***** Input data

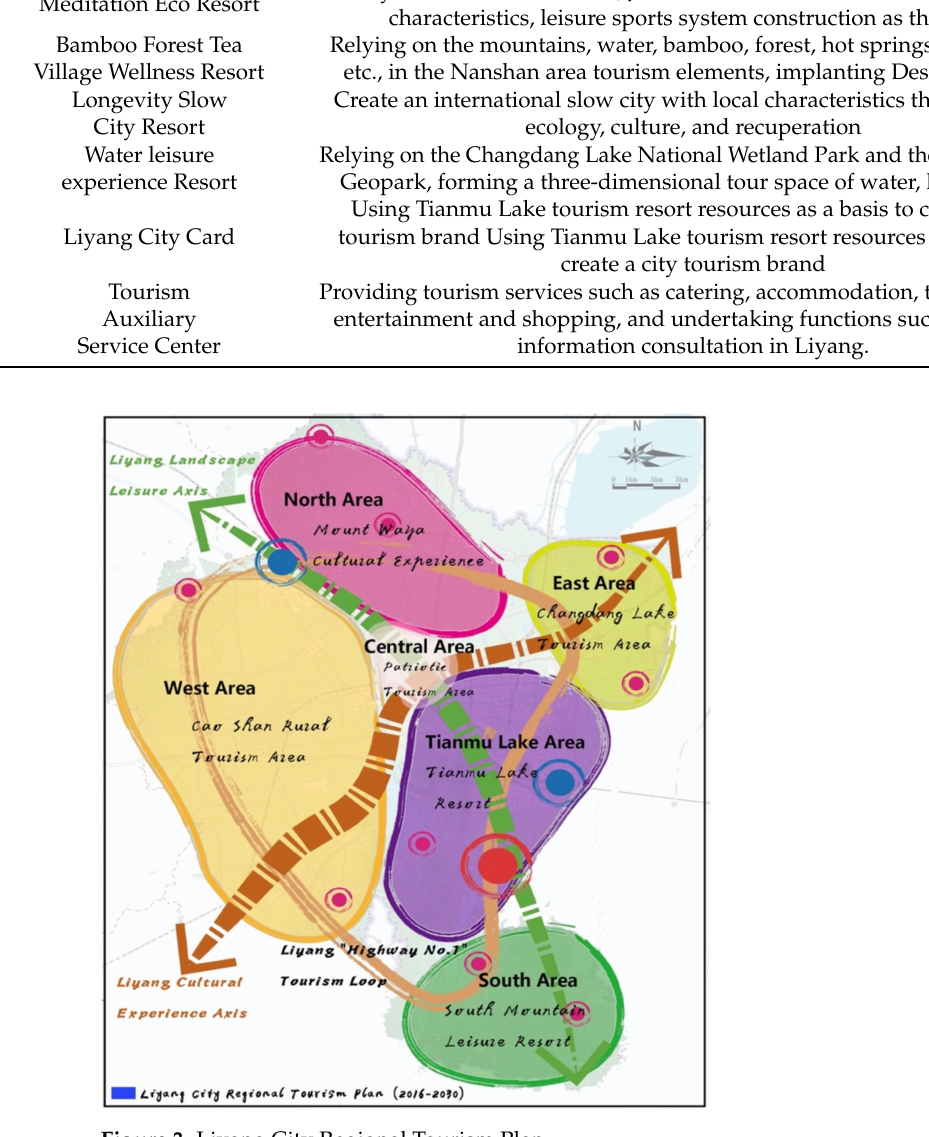
Figure 3. Liyang City Regional Tourism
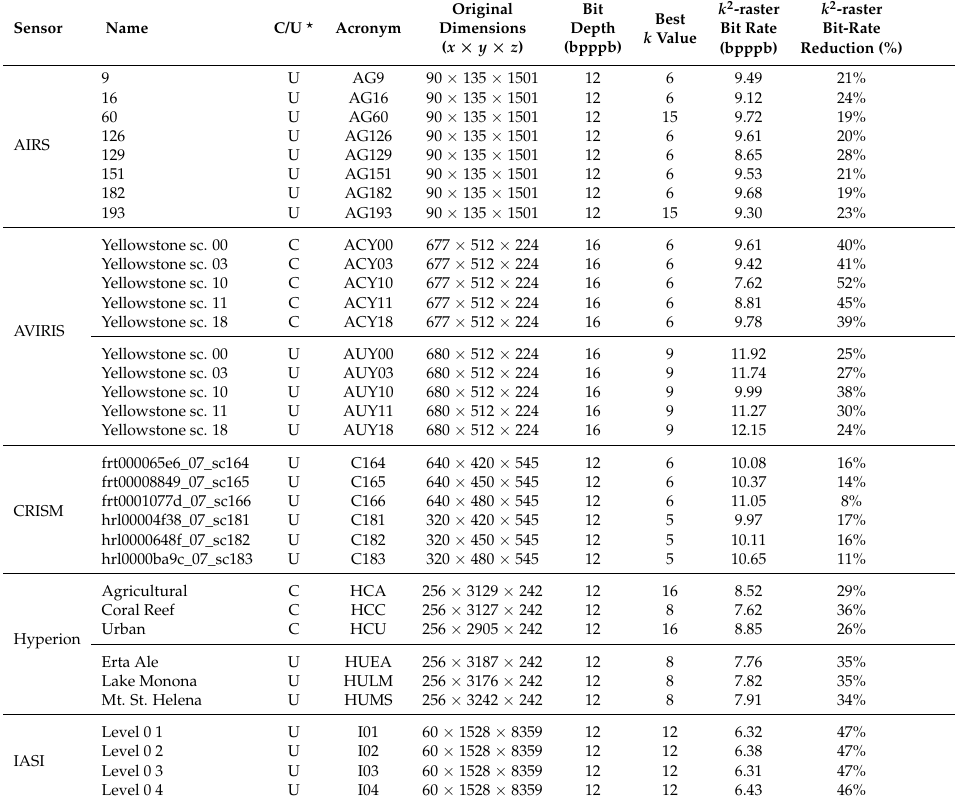
Table 8. Hyperspectral scenes used in our experiments. Also shown are the bit rate and bit rate reduction using k 2 -raster. x is the scene width, y the scene height, and z the number of spectral bands. bpppb, bits per pixel per band; CRISM, Compact Reconnaissance Imaging Spectrometer for Mars; IASI, Infrared Atmospheric Sounding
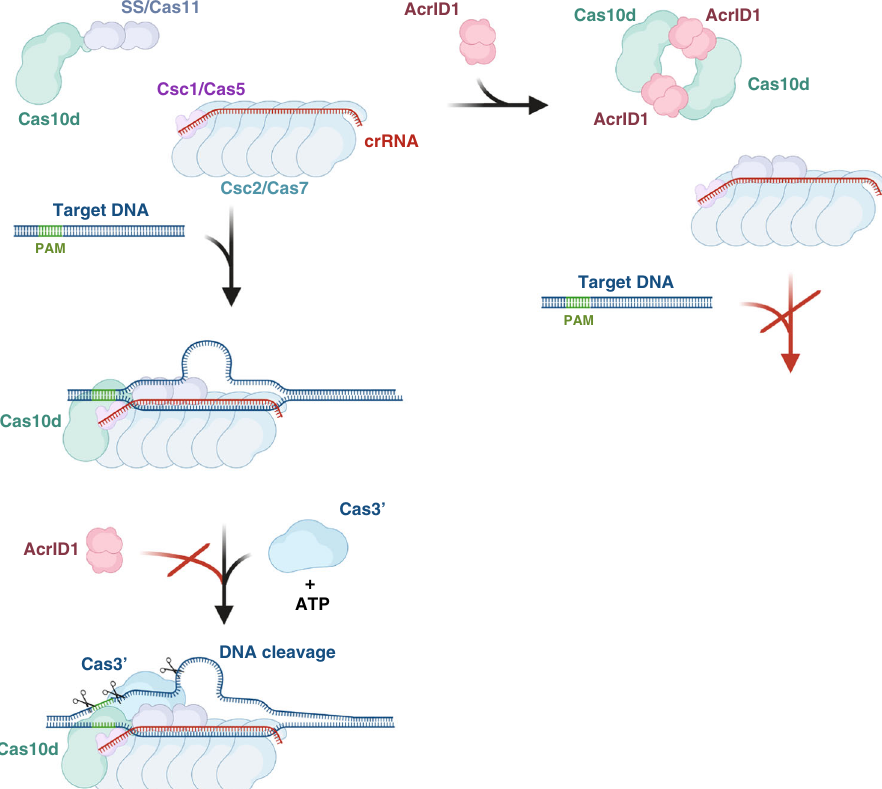
Fig. 6 Model for inhibition of type I-D CRISPR – Cas systems by AcrID1. Left, the backbone complex (consisting of Csc1/Cas5, Csc2/Cas7, and crRNA) can bind Cas10d/SS and target DNA, allowing for multiple cleavage events in the presence of Cas3 ’ and ATP (lower left). The sequential binding order of Cas10d/SS, backbone, and Cas3 ’ to target DNA is not known. AcrID1 interferes with Cas10d prior to DNA binding (top right), sequestering it in a non- functional, higher-order state and preventing interference. Once the backbone:Cas10d:DNA complex is formed, AcrID1 cannot interfere. Figure created with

**********

What is needed
Produce a verbatim transcription of every line in the listing, images omitted.

Exercise solution
Figure 3. Liyang City Regional Tourism
Table 8. Hyperspectral scenes used in our experiments. Also shown are the bit rate and bit rate reduction using k 2 -raster. x is the scene width, y the scene height, and z the number of spectral bands. bpppb, bits per pixel per band; CRISM, Compact Reconnaissance Imaging Spectrometer for Mars; IASI, Infrared Atmospheric Sounding
Fig. 6 Model for inhibition of type I-D CRISPR – Cas systems by AcrID1. Left, the backbone complex (consisting of Csc1/Cas5, Csc2/Cas7, and crRNA) can bind Cas10d/SS and target DNA, allowing for multiple cleavage events in the presence of Cas3 ’ and ATP (lower left). The sequential binding order of Cas10d/SS, backbone, and Cas3 ’ to target DNA is not known. AcrID1 interferes with Cas10d prior to DNA binding (top right), sequestering it in a non- functional, higher-order state and preventing interference. Once the backbone:Cas10d:DNA complex is formed, AcrID1 cannot interfere. Figure created with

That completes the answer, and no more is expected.